Com dois discos de produção independente lançados em 2010 e 2014, o Forró Du Bom costuma fazer show em clubes sociais do Plano Piloto, em festas particulares e toma parte em projetos criados pela Assforró. Em 2007, fomos tocar em São Tomás e Príncipe, na África. Os atuais companheiros de Luizão no trio são Calango (zabumba) e George (triângulo. “Músicas nossas como o xote As meninas piram e Forró fiado são bem conhecidas do público”, comemora o sanfoneiro.

Formação

Sinésio de Araújo, pernambucano de Custódia, mora em Ceilândia desde 1973. Foi ali onde, sete anos depois, criou o Trio do Nordeste. “No ano passado lançamos o CD Homenagem ao Rei, com a formação atual. Que tem Cleofas Cordeiro (zabumba) e Adeilson da Silva (triângulo). O disco é de músicas autorais e, obviamente, homenageia Luiz Gonzaga. Temos uma boa agenda de shows no DF e nos apresentamos em Pernambuco, Paraíba, Bahia e em Tocantins”, acrescenta.

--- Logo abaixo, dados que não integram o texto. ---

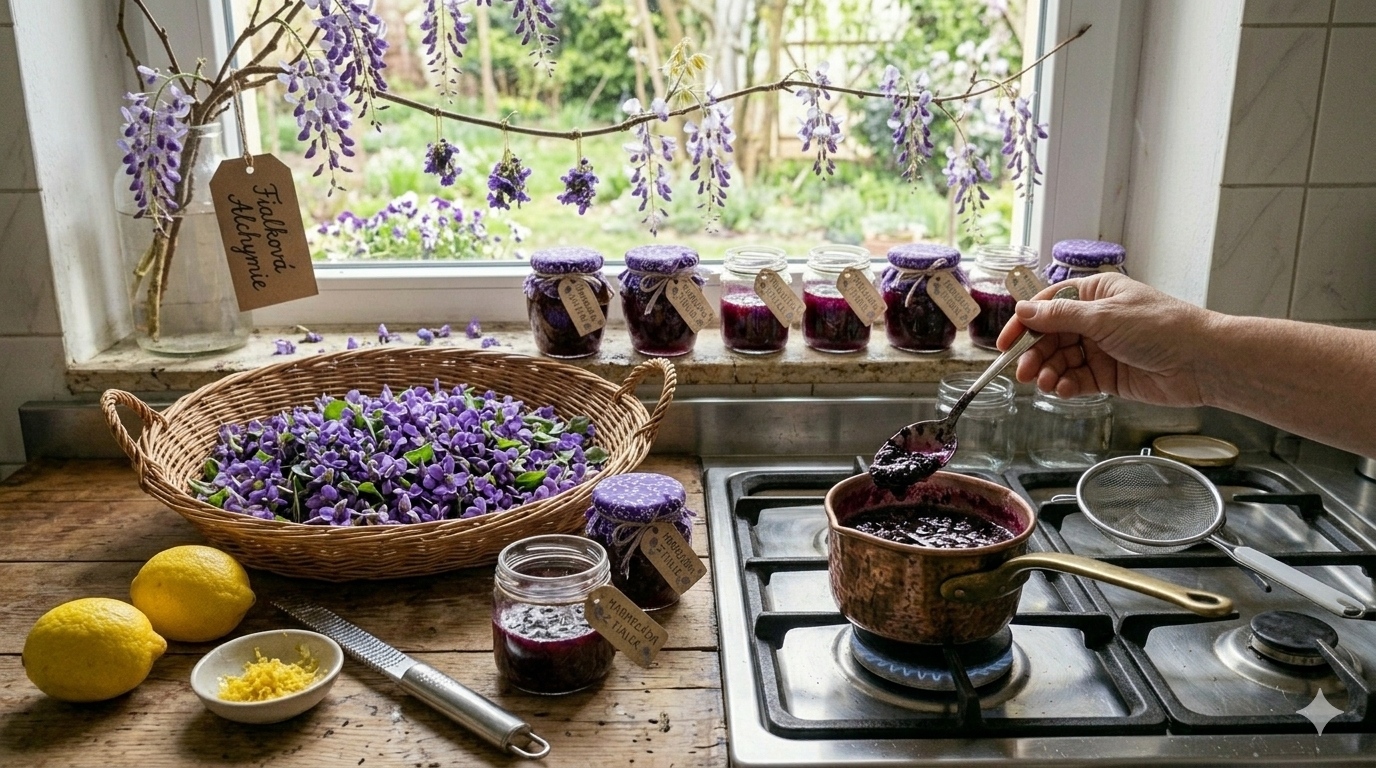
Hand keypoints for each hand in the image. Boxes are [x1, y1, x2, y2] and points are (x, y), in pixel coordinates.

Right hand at [995, 273, 1217, 406]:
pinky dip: (1066, 385)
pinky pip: (1077, 380)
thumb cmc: (1162, 327)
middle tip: (1022, 372)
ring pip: (1060, 360)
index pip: (1048, 306)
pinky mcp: (1108, 375)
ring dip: (1048, 372)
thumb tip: (1024, 310)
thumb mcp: (1105, 317)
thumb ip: (1060, 317)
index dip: (1024, 324)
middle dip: (1034, 354)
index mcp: (1095, 294)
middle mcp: (1095, 320)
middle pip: (1050, 336)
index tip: (1005, 343)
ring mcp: (1101, 348)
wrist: (1201, 362)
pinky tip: (1063, 389)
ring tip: (1045, 383)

Marques Célio tem como referência Emanuel Gurgel, o cearense que, na década de 1990, criou o chamado forró eletrônico, tendo como prinipal referência a banda Mastruz com Leite. “Em seu projeto, o Emanuel manteve a essência do forró tradicional, com sanfona, zabumba e triângulo, mas adicionando instrumentos eletrônicos à formação. Ele criou um movimento que marcou a história da música nordestina, contando com a estrutura de um estúdio e uma gravadora SomZoom, de sua propriedade”. Na Asssociação dos Forrozeiros do DF, porém, o presidente da instituição mantém fidelidade ao forró-pé-de-serra. Gênero que faz parte do trabalho de todos os trios filiados.